Monday, February 11, 2013

En Masse!




A few weeks back, after one of our warm and rainy spells, I drove home from the clinic where I worked overnight. I took Post Road, through West Meade, and found the shallow roadside puddles and pavement alive with American Robins. They were all over the road, in the bushes, in the trees, some barely missing being hit by my truck. The wet spots must have been filled with unwary earthworms lured out by the brief warmth.

The southern garden writer Elizabeth Lawrence called these thrush visitors "Yankee Robins", for they migrate by the millions to the unfrozen ground south of the Mason-Dixon line. They also reap berries beyond number from the bush honeysuckles,privets, and ornamental hollies.

The privets and honeysuckles grow on the wood edges, on property lines, in abandoned fields. Park managers and homeowners curse them and call them invasive. The birds call them a banquet. The landscapers of apartments and subdivisions plant holly hedges,such as the one in front of my porch.

The Robin mob found them yesterday. The robins park themselves in the trees, then drop in squads onto the bushes, stripping the berries. They move underneath branches inside the hedge, and bring the hedge alive. They were absent, and the air was silent only briefly this morning when a Cooper's Hawk was perching and surveying-

Humans have been good to robins. Mowed lawns, ornamental berried hedges, warm side- walks that lure the red wiggler and the nightcrawler. To these birds Nashville is the Gold Coast, the Fortunate Isles, the Land of Plenty.
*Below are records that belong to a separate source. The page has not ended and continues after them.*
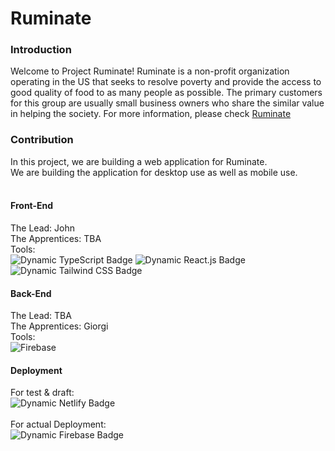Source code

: # Ruminate

### Introduction

Welcome to Project Ruminate!
Ruminate is a non-profit organization operating in the US that seeks to resolve poverty and provide the access to good quality of food to as many people as possible. The primary customers for this group are usually small business owners who share the similar value in helping the society.
</b></b>
For more information, please check [Ruminate](https://www.letsruminate.org/)

### Contribution

In this project, we are building a web application for Ruminate.<br/>
We are building the application for desktop use as well as mobile use.<br/>
<br/>

#### Front-End

The Lead: John<br/>
The Apprentices: TBA<br/>
Tools:<br/>
<img alt="Dynamic TypeScript Badge" src="https://img.shields.io/badge/logo-typescript-blue?logo=typescriptt&logoColor=e8f22e">
<img alt="Dynamic React.js Badge" src="https://img.shields.io/badge/logo-react-blue?logo=react&logoColor=61DAFB">
<img alt="Dynamic Tailwind CSS Badge" src="https://img.shields.io/badge/logo-tailwindcss-blue?logo=tailwindcss&logoColor=06B6D4"><br/>

#### Back-End

The Lead: TBA<br/>
The Apprentices: Giorgi <br/>
Tools:<br/>
<img alt="Firebase" src="https://img.shields.io/badge/logo-firebase-blue?logo=firebase&logoColor=ffffff"><br/>

#### Deployment

For test & draft:<br/>
<img alt="Dynamic Netlify Badge" src="https://img.shields.io/badge/logo-netlify-blue?logo=netlify&logoColor=00C7B7"><br/><br/>
For actual Deployment:<br/>
<img alt="Dynamic Firebase Badge" src="https://img.shields.io/badge/logo-firebase-blue?logo=firebase&logoColor=00C7B7"><br/><br/>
But only for another month or so. By then the hedges will be ragged, and instinct will send the robins north and aloft to the thawing fields of Minnesota and Michigan.

5 comments:

troutbirder said...

And I await there arrival anxiously counting the minutes till spring!!!!

Kay G. said...

When you see them in the road, remember that robins are thrushes and are not the best fliers.
I have not written a bird book yet, but I could!
I love my birds, and "Robs", as my husband affectionately calls them is a particular favorite.

Sam said...

I miss Robins, and everything else spring-ish

Unknown said...

Little Beauties Betsy.
Costas

Out on the prairie said...

That first robin was always a treat.With milder winters here we get a few who suffer through the cold.